→ **TASK TO CARRY OUT**
Restate word for word the run of lines that begins at the one containing "[178,304,225,315] dutiesof ->" and ends at the last line of the listing.

→ **RECORDS TO PROCESS**
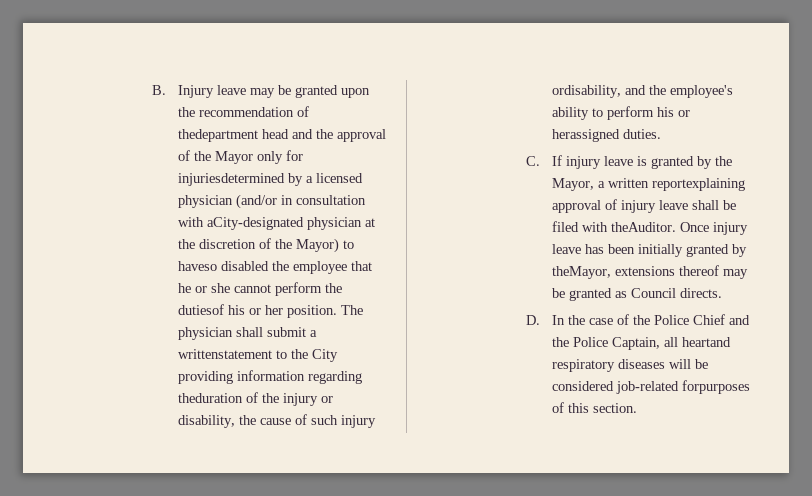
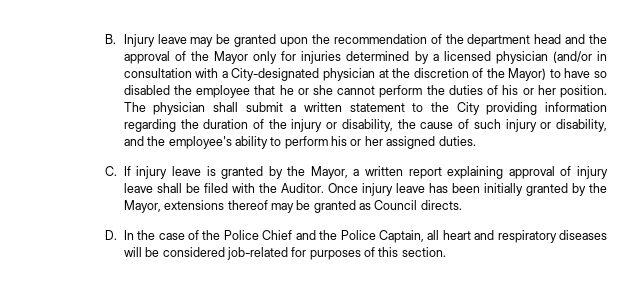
[178,129,259,142] thedepartment -> [445,34,531,47] the department
[178,173,286,186] injuriesdetermined -> [301,51,410,64] injuries determined
[207,217,305,230] aCity-designated -> [221,68,320,81] a City-designated
[178,261,218,271] haveso -> [564,68,608,78] have so
[178,304,225,315] dutiesof -> [448,85,499,95] duties of
[178,349,273,359] writtenstatement -> [304,102,405,112] written statement
[178,393,244,403] theduration -> [180,119,249,129] the duration
[552,85,622,98] ordisability, -> [540,119,607,132] or disability,
[552,129,621,142] herassigned -> [364,136,436,149] her assigned
[652,178,746,191] reportexplaining -> [408,166,504,179] report explaining
[611,222,677,232] theAuditor. -> [258,183,324,193] the Auditor.
[552,266,612,279] theMayor, -> [589,183,607,193] [123,200,161,213] the Mayor,
[682,337,732,347] heartand -> [442,230,495,240] heart and
[682,380,751,394] forpurposes -> [291,247,361,260] for purposes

→ **REPLY TO THE TASK**
[178,304,225,315] dutiesof -> [448,85,499,95] duties of
[178,349,273,359] writtenstatement -> [304,102,405,112] written statement
[178,393,244,403] theduration -> [180,119,249,129] the duration
[552,85,622,98] ordisability, -> [540,119,607,132] or disability,
[552,129,621,142] herassigned -> [364,136,436,149] her assigned
[652,178,746,191] reportexplaining -> [408,166,504,179] report explaining
[611,222,677,232] theAuditor. -> [258,183,324,193] the Auditor.
[552,266,612,279] theMayor, -> [589,183,607,193] [123,200,161,213] the Mayor,
[682,337,732,347] heartand -> [442,230,495,240] heart and
[682,380,751,394] forpurposes -> [291,247,361,260] for purposes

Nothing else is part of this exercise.